FELDMAN: (As Cleaning Man) Yes.

CLEESE: (As Head of Secret Service) Ah, what an awfully good point. You know, I completely forgot. I'm most faithfully sorry. Well, we're going to drop you into Moscow from a plane.

FELDMAN: (As Cleaning Man) I'll parachute.

CLEESE: (As Head of Secret Service) No, no...

(LAUGHTER)

CLEESE: (As Head of Secret Service) But there will be a trampoline waiting for you, possibly.

DAVIES: And that was...

CLEESE: It's not very good, is it?

(LAUGHTER)

DAVIES: There's some good laughs and great timing.

CLEESE: Yes, the timing's all right. It's not bad, actually, the performance, but the script is pretty second-rate and very sort of predictable. It was the sort of thing we did at that time. So I would call that one distinctly uninspired, but you can see some stuff in there that, you know, will come - that will get better later.

DAVIES: You know, one of the reasons that I wanted to play the clip that we just heard was that your character there is this sort of dimwitted, upper-class guy. And you write in the book that your father acquired the behavior and values of an English gentleman, more by observation and not by breeding. You know, he served in India and was around these folks. And these sort of values of, you know, courtesy, kindness, modesty, a reluctance to burden others with your problems, you kind of speak of this with admiration, and I found that interesting, since a lot of the comedy sort of mocks British upper-class mannerisms.

> _PROVIDED DATA_
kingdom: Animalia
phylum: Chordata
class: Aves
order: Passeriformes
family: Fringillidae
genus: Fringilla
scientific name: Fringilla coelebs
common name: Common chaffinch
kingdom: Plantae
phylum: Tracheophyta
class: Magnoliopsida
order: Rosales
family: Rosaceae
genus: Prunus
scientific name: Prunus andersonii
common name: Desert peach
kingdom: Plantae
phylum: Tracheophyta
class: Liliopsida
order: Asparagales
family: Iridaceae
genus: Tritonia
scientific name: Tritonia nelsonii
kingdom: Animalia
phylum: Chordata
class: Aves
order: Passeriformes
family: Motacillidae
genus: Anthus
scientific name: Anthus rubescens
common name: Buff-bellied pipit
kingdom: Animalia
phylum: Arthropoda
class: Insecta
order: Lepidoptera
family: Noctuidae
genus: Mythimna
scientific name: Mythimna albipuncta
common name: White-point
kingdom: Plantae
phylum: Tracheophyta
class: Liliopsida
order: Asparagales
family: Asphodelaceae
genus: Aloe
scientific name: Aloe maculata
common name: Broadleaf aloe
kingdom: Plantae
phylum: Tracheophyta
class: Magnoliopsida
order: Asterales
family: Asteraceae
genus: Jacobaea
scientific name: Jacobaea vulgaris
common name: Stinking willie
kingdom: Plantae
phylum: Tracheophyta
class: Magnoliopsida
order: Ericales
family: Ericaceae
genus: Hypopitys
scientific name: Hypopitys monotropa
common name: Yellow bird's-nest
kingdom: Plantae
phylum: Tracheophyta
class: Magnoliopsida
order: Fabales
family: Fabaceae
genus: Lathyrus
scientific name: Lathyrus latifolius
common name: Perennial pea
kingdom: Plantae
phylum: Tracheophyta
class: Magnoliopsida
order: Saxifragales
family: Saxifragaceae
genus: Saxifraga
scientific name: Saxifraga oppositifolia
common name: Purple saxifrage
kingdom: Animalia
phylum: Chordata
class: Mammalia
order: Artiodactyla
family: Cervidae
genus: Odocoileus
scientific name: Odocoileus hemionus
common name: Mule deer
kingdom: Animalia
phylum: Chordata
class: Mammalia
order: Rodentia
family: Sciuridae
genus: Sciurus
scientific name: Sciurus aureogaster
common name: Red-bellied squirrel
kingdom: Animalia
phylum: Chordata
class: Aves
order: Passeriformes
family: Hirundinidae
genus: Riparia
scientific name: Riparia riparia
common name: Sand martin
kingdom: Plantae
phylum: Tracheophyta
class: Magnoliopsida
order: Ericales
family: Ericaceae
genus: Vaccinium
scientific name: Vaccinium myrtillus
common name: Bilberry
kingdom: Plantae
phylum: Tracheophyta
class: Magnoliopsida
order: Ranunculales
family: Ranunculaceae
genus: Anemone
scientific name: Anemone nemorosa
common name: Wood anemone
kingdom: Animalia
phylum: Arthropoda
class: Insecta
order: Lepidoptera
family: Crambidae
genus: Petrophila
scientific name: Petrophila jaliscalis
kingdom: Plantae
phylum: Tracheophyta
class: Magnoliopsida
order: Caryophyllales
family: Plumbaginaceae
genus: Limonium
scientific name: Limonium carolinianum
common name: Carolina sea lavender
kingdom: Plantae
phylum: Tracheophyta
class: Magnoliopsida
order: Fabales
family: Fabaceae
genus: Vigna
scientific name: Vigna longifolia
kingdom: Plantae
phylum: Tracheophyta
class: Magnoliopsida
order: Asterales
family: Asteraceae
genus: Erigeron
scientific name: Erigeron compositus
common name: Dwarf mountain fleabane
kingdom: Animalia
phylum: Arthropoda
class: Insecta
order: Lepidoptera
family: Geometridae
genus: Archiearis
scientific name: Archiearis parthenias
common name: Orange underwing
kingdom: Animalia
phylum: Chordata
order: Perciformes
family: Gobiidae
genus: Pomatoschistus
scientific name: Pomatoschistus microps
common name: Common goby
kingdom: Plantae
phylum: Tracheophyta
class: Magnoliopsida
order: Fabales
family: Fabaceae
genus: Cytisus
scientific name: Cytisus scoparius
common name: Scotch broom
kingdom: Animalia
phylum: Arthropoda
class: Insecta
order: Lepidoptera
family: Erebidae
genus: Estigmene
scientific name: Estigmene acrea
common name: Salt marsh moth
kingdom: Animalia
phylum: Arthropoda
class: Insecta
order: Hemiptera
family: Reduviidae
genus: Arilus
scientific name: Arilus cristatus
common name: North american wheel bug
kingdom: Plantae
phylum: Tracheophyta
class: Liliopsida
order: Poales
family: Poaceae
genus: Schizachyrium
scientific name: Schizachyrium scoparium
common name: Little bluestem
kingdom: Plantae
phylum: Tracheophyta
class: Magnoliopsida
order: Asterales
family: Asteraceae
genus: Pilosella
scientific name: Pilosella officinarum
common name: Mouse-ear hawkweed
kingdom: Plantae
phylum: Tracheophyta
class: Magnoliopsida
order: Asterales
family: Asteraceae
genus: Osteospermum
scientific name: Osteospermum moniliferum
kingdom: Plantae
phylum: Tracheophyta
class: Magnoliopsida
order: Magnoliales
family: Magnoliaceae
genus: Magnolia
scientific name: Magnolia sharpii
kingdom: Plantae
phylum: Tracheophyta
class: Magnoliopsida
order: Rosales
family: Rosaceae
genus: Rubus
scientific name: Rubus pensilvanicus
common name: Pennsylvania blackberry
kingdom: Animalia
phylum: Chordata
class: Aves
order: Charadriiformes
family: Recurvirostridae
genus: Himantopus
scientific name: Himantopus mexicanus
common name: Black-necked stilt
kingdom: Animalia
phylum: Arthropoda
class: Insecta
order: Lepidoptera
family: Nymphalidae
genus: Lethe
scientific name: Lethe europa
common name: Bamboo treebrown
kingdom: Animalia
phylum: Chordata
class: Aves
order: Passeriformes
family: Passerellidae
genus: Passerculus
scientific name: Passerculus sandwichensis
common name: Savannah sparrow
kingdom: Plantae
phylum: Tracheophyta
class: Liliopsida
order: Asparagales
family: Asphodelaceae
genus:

> _WHAT THE TASK ASKS_
Write out the portion of the interview transcript above between "FELDMAN: (As Cleaning Man) Yes." and "Service) No, no...", inclusive.

> _RESULT OF THE EXERCISE_
FELDMAN: (As Cleaning Man) Yes.

CLEESE: (As Head of Secret Service) Ah, what an awfully good point. You know, I completely forgot. I'm most faithfully sorry. Well, we're going to drop you into Moscow from a plane.

FELDMAN: (As Cleaning Man) I'll parachute.

CLEESE: (As Head of Secret Service) No, no...